**WRITTEN TASK**
Retype, word for word, every line from the one holding "RATI-36, due: May 30 -> May 31" through the one holding "RATI-47, start: Jun 1 -> May 31" in the entries below, both included, and only those lines.

**GIVEN ENTRIES**
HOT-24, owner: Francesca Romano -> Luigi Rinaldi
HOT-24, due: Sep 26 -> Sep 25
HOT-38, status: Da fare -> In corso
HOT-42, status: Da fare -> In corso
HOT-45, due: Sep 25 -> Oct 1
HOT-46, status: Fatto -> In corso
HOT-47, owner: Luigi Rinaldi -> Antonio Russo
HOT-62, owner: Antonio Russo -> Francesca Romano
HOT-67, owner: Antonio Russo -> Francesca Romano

==

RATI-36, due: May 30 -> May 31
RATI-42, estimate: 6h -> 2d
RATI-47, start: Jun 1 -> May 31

**ANSWER AREA**
RATI-36, due: May 30 -> May 31
RATI-42, estimate: 6h -> 2d
RATI-47, start: Jun 1 -> May 31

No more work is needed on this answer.